Testo proposto »
Nel termine “perseveranza” risuona anche l’attesa, come il protendersi di una corda tesa, “qaw” in
ebraico, da cui “qawāh” (aspettare, sperare) tradotto dalla versione greca della
Bibbia proprio con “hypomonê – perseveranza”. Trattare duramente il proprio corpo per ridurlo in
schiavitù, la perseveranza
unita alla temperanza che fa
combattere contro le concupiscenze e l'avidità idolatrica, non è un masochismo
per privarsi di qualcosa di bello e buono; è invece l'abito di chi fissa Cristo, di chi ama
anelando all'autenticità, al destino eterno, al desiderio più profondo del
proprio cuore. E', secondo l'accezione di perseverare che si trova in Omero, "rimanere
indietro, arrestarsi e non deviare, tenere duro, resistere" per non cadere
e dimenticare il traguardo. Ma è anche attesa, un protendersi come quello di
una corda tesa, qaw in ebraico, da cui qawāh
(aspettare, sperare) tradotto
dalla versione greca della LXX proprio con hypomonê - perseveranza. Perseverare è dunque vivere in una
tensione carica di attesa, l'amore che desidera il bene dell'altro in tutto, il
compimento della Verità in ogni momento, e per questo il cuore e la mente sono
sempre desti, fissi su Cristo. Se
fisso Lui nella fidanzata, persevero nell'amore, perchè non mi perdo in quello
che, in lei, non c'entra con Lui; e così posso portare il peso dell'odio di
quella parte dell'altro e di me che non c'entra nulla con Cristo. Senza
preoccuparsi di nulla, perchè per chi ha il cuore retto, perseverante, lo
Spirito Santo provvederà a tutto, a parole colme di sapienza, capaci di
resistere ai sofismi della carne. Parole spirituali, che non cadono nel
sentimentalismo, nella gelosia, nell'invidia, buone solo per ferire e mostrarsi
indifesi; parole e pensieri dettati dalla Sapienza della Croce, capace di dare
ragione, e perseverare in essa, degli atteggiamenti santi ispirati dallo
Spirito Santo. E' Lui che ci fa stare saldi nella castità, nella verità che
rifugge l'ipocrisia, nella sobrietà e nella purezza. E' Lui che persevera in noi,
che ci attesta che nessun capello del nostro capo perirà, e che tutto di noi è
custodito per essere trasfigurato e consegnato a Cristo. Scriveva San Benedetto
nella sua Regola: "Come c’è uno zelo amaro che allontana da Dio e conduce
all’inferno, così c’è uno zelo buono che allontana dai vizi e conduce a Dio e
alla vita eterna. È a questo zelo che i monaci devono esercitarsi con
ardentissimo amore: si prevengano l’un l’altro nel rendersi onore, sopportino
con somma pazienza a vicenda le loro infermità fisiche e morali… Si vogliano
bene l’un l’altro con affetto fraterno… Temano Dio nell’amore… Nulla assolutamente antepongano a
Cristo il quale ci potrà condurre tutti alla vita eterna" (capitolo
72). La perseveranza di cui parla il Signore è un combattimento intriso
d'amore, per non anteporre nulla a Lui, assolutamente.

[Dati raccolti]

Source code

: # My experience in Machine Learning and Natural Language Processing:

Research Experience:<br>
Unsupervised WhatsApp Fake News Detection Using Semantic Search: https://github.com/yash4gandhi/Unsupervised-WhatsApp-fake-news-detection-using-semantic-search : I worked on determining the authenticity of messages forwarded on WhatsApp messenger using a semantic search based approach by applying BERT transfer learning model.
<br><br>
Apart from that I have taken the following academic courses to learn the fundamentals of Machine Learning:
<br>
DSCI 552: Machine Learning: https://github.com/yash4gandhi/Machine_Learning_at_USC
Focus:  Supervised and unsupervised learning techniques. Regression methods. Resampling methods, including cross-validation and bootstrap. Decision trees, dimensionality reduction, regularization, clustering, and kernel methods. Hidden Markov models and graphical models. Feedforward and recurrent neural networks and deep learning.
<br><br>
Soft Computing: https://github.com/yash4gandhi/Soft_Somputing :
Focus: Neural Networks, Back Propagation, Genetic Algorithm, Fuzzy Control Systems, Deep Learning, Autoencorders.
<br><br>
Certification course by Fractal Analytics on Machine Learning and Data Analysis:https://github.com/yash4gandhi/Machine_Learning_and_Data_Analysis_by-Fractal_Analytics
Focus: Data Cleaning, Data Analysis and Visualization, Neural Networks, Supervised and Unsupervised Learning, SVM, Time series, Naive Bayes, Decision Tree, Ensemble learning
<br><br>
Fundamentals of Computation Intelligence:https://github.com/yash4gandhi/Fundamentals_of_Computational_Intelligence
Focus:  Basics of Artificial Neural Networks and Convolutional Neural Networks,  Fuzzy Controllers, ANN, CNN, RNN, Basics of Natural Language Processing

Consegna »
Trasforma in un elenco più breve il paragrafo del testo sulla perseveranza che inizia con «Nel termine “perseveranza” risuona», conservandone i fatti principali.

Svolgimento »
- Nella perseveranza risuona l'attesa. L'ebraico "qaw" indica una corda tesa e da esso deriva "qawāh" (aspettare, sperare), che la versione greca della Bibbia (LXX) traduce con "hypomonê", cioè perseveranza.
- Trattare duramente il corpo, con perseveranza e temperanza contro le concupiscenze e l'avidità idolatrica, non è masochismo. È l'abito di chi fissa Cristo e anela all'autenticità, al destino eterno e al desiderio più profondo del cuore.
- In Omero perseverare significa rimanere indietro, arrestarsi, non deviare, tenere duro e resistere, per non cadere e non dimenticare il traguardo.
- Perseverare è vivere in una tensione carica di attesa, con il cuore e la mente sempre desti e fissi su Cristo.
- Chi fissa Cristo nella fidanzata persevera nell'amore. Così può portare il peso dell'odio di ciò che, nell'altro e in sé, non c'entra con Lui.
- A chi ha il cuore retto lo Spirito Santo provvede parole di sapienza, dettate dalla Sapienza della Croce. Sono parole che resistono ai sofismi della carne e non cadono nel sentimentalismo, nella gelosia o nell'invidia.
- Lo Spirito Santo fa stare saldi nella castità, nella verità, nella sobrietà e nella purezza. Persevera in noi e attesta che nessun capello perirà e che tutto è custodito per essere trasfigurato e consegnato a Cristo.
- Nella sua Regola (capitolo 72) San Benedetto distingue uno zelo amaro, che allontana da Dio, da uno zelo buono, che conduce a Dio e alla vita eterna. I monaci devono esercitarsi nello zelo buono con ardentissimo amore, senza anteporre nulla a Cristo.
- La perseveranza di cui parla il Signore è un combattimento intriso d'amore, per non anteporre nulla a Lui.